I'm caring-impaired.


  • The best part of being an adult has to be the part where you constantly get to tell people how adult you are.
  • Almost waved down this guy to ask where he went to college until I saw his alumni sticker in the window. So convenient!
  • I'm gonna start bringing sparklers into stores jazz this life up a little bit
  • Remember guys, it's really easy to get hit by a car if you're not careful or your name's Phil and you didn't hold the elevator for me today.
  • It was so much easier to scissor kick a soda open when I did it in my mind.

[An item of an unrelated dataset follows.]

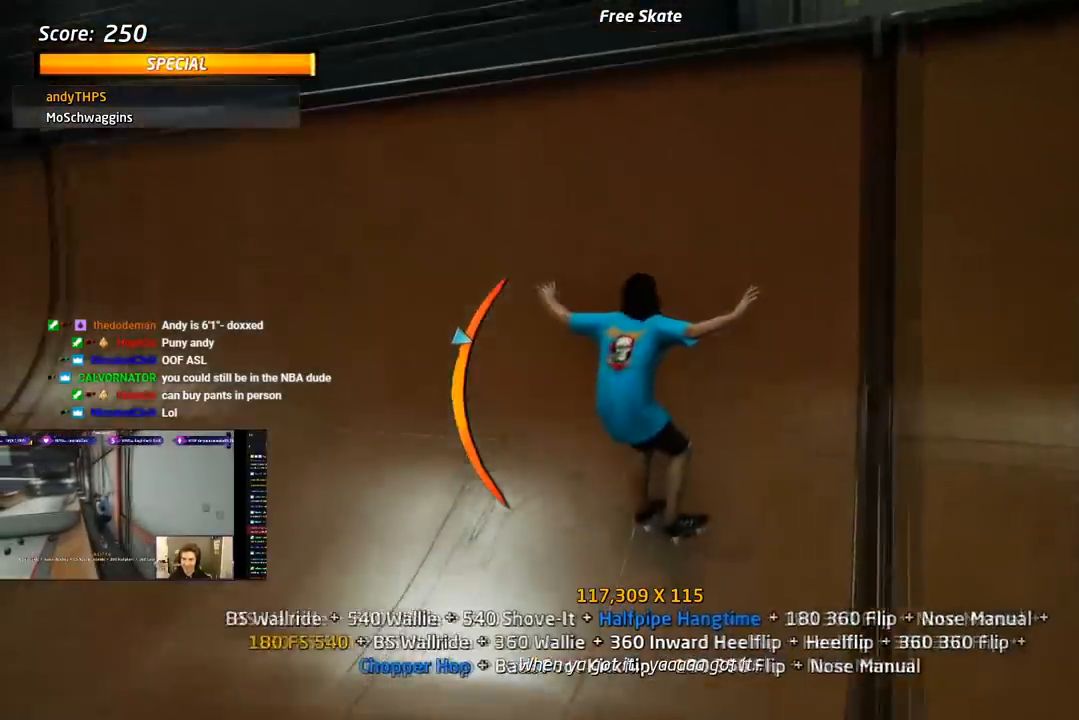
{"buttons": ["SQUARE", "R1", "DPAD_UP"], "right_stick": "center", "events": [[17, "DPAD_LEFT", "down"], [33, "CROSS", "up"], [33, "DPAD_UP", "down"], [33, "TRIANGLE", "down"], [183, "DPAD_LEFT", "up"], [200, "DPAD_UP", "up"], [300, "CROSS", "down"], [300, "TRIANGLE", "up"], [317, "DPAD_UP", "down"], [433, "R1", "down"], [433, "SQUARE", "down"], [467, "CROSS", "up"]]}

  • Why don't they bring bumper car technology to regular cars? That way, it wouldn't matter if we bounce into each other out on the road.
  • Mom: How was your day? Me: Fine, I guess. Mom: Anything new? Me: If I don't poop soon I'll stab someone. Mom: That's nice, honey.
  • Wow. These Bertolli commercials sure do make me want to go back to 19th Century Italy and murder Guiseppe Verdi with a shovel.
  • When life gives you lemons, shut the heck up. It could easily give you broccoli. You want broccoli? Yeah, that's what I thought...
  • We could save a lot of lives if we made bullets out of marshmallows, Plus war would be more like a super fun candy fight.
  • Let's all get super indoorsy. I'll go first.
  • Sorry Fraggles, but we need septic tanks for our poop and pee. You'll have to move.
  • I thought you said "Assault a pepper shaker." Anyway, totally broke that pepper shaker.
  • ERR' BODY IN DA CLUB ON THEIR iPHONES
  • I like to wear ironic t-shirts to bed so I can be hipster even while I'm unconscious.
  • While standing in line to buy some tabloids, I impulsively purchased a week's worth of groceries.
  • I wish I was one of those people that was really in touch with the Earth, but you know, bugs.
  • "If only I would have checked myself" - guy who wrecked himself
  • A girl told me that her boyfriend sent her flowers and I said he's probably cheating and she cried and I said and that's probably why (helping)
  • I'm unconcerned with the definition of nonchalant.
  • I bet anyone who's had to fight a bear has snuck at least one hug in
  • October: The only month pumpkin patch owners and their wives don't bitterly fight about money and career choices.